Showing posts with label shame. Show all posts
Showing posts with label shame. Show all posts

Saturday, March 30, 2013

On the Job of Raising a Feminist Son

     


In trying to figure out this identity as a full-time mom, partner, and homemaker, I've found it difficult to fully embrace it as the incredibly difficult, exhausting, mentally challenging "real" job that it is. 

I still sometimes find myself working too hard to prove to others that I am not some uninteresting, barely educated, oppressed woman. I focus on the fact that I'm now more productive as a poet and editor than I've ever been before, or that I'm working on prepping to go into a PhD program once Emerson goes to school. Sometimes it is the actual assumptions of others I'm working against, but often it's just my own internalized crap.

What's so hard to get across is that I'm not just doing the normal day-to-day of cooking meals, cleaning messes and wiping a tiny ass--it often feels like that's all I do. But, in all reality, my very awesome, very eccentric, very expensive education is being put to excellent use EVERY.SINGLE.DAY--from linguistic theory, to botany, to yogic philosophy...all the way to Oulipian procedures. And, obviously 15 years of critical theory has done something to my parenting, for better or for worse...

Part of what I keep coming to in parsing out what it is I really do^ is that I am at the beginning of a multi-year project in raising a feminist son who is also comfortable in his own power as a (I assume) masculine being. Everything that I do, every rule/habit/tradition my partner and I negotiate into our family, every aspect of how our home runs impacts Emerson's experience of work, worth, gender, and consumerism. 

I have the opportunity to help raise not only a feminist man of strong character, but a feminist man who is also well-educated, white, and of a privileged economic class. This is no light responsibility.  

In a world where our young men--one could easily argue--are a bit in crisis, where there is a fresh round of culture war on women being waged by those who run our government, and where patriarchal systems are evolving into trixier new incarnations....Yes, I think it is safe to say that raising a child in a conscious, compassionate, deliberate, feminist manner is a lot of work, regardless of their sex. 

So....I'm working on not just knowing that being a homemaker and mom is a real job and a potential site   for world-changing work, but also feeling that this is all true. Really grokking it.



^ The murkiness, the shiftiness of this term in our culture is so obnoxious. For years now, when meeting new people, I've opted to asked the question, "What do you do with your time?" 

Tuesday, July 3, 2012

Naked as We Came

                                                                    Sally Mann, Goosebumps

Magic Man and I have differing views on clothing and nudity.  I hold degrees from 2 schools that are clothing-optional campuses; I think that makes my views clear.  He sees getting up in the morning and putting on public-ready clothes as a natural part of life.  Even if you're not going out in public, the clothes are a healthy and necessary reminder of civilization, he asserts. 

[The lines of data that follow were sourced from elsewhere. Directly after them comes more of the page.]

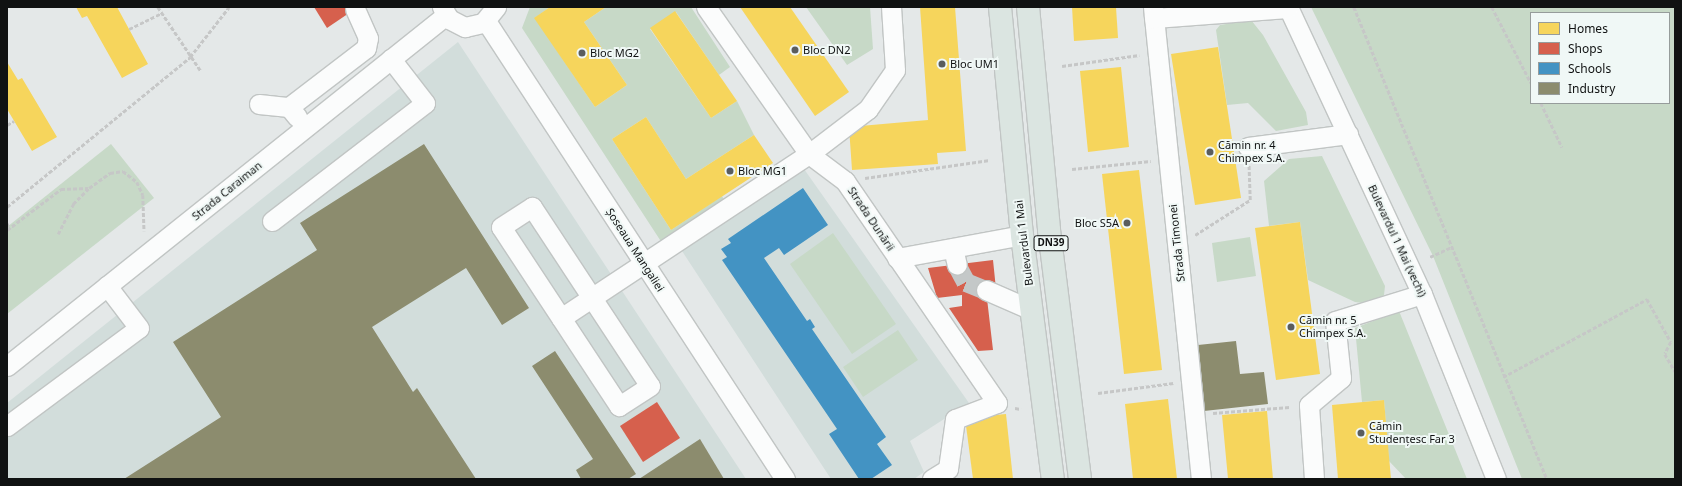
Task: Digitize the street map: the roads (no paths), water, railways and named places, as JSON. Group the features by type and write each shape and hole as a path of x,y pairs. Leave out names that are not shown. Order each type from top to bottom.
{"main road":[{"name":"Bulevardul 1 Mai","path":"1000,7 1022,235 1053,479"},
{"name":"DN39","path":"1028,7 1049,230 1080,479"}],"street":[{"name":"Strada Dunării","path":"706,7 809,154 845,181 997,403 955,419 948,469 932,479"},
{"path":"561,318 809,154 868,109 895,70 891,7"},
{"path":"1153,12 1288,8"},
{"name":"Bulevardul 1 Mai (vechi)","path":"1288,8 1422,294 1496,479"},
{"path":"260,104 289,107 366,48 368,38 355,9"},
{"path":"444,11 465,27 491,14"},
{"name":"Strada Caraiman","path":"7,366 391,59 444,11"},
{"name":"Strada Timonei","path":"1153,12 1201,479"},
{"name":"Șoseaua Mangaliei","path":"491,14 644,264 785,479"},
{"path":"272,221 425,103 391,59"},
{"path":"289,107 306,127"},
{"path":"1248,147 1348,134"},
{"path":"532,207 650,386 619,406 561,318 501,227 532,207"},
{"path":"897,258 955,256 1022,235"},
{"path":"7,426 139,328 107,286"},
{"path":"986,290 1032,310"},
{"path":"1314,479 1309,405 1341,378 1335,321 1422,294"}],"tunnel":[{"path":"957,265 966,282 986,290"}],"place":[{"name":"Bloc DN2","path":"795,50"},
{"name":"Bloc MG2","path":"582,53"},
{"name":"Bloc UM1","path":"942,64"},
{"name":"Cămin nr. 4 Chimpex S.A.","path":"1210,152"},
{"name":"Bloc MG1","path":"730,171"},
{"name":"Bloc S5A","path":"1127,223"},
{"name":"Cămin nr. 5 Chimpex S.A.","path":"1291,327"},
{"name":"Cămin Studențesc Far 3","path":"1361,433"}]}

I don't 100% disagree--giving up on getting dressed can be a sign of depression or other illness.  But, I also think that one works hard in life so as to be able to NOT wear pants (or anything else), if one chooses. There is nothing "natural" to me about clothes. ESPECIALLY in the Texas heat.  I do appreciate a good bra, being of the larger breast persuasion...but outside of that, the rest is mostly optional in my mind, and I have spent chunks of my life happily wearing clothes only part-time. As a result, I have also enjoyed far fewer body image problems than a lot of women I know, especially considering that I've always been a chubster (or Rubenesque, as my mom puts it).

I have no intention of forcing my kids to wear clothes when we are in the privacy of our own home. It is incredibly important, obviously, for them to understand conventional social rules around bodies, privacy, and audience. Home alone with your parents is different than at a friend's house for a birthday party. But, as long as that understanding and respect of culture is there, I see no point in forcing them to stay dressed all the time if they don't want to. There is nothing wrong with their bodies, and making them anxious about covering themselves all the time only increases early-sexualization of their bodies. I think it brings shame into a place it does not belong...possibly making it harder for them to hold clear boundaries of body safety later on.

 TBD's body is his body. It's not mine (even now while still totally encapsulated by my body.) If he doesn't want to cover it, within the safety of set boundaries, I think that should be his choice.

Magic Man and I haven't come up with set rules yet. Seems a little premature.  But, I have full faith that we will find a happy medium. He has no desire to have kids who are anxious about their bodies, just as I have no desire to have kids who can't function in public life. 

Here is a solid post on the subject by Shannon Hayes (author of Radical Homemakers). I agree with so much she is struggling with here. 


Ugh...ok, back to sipping this nausea tea. Yes, I am still vomiting.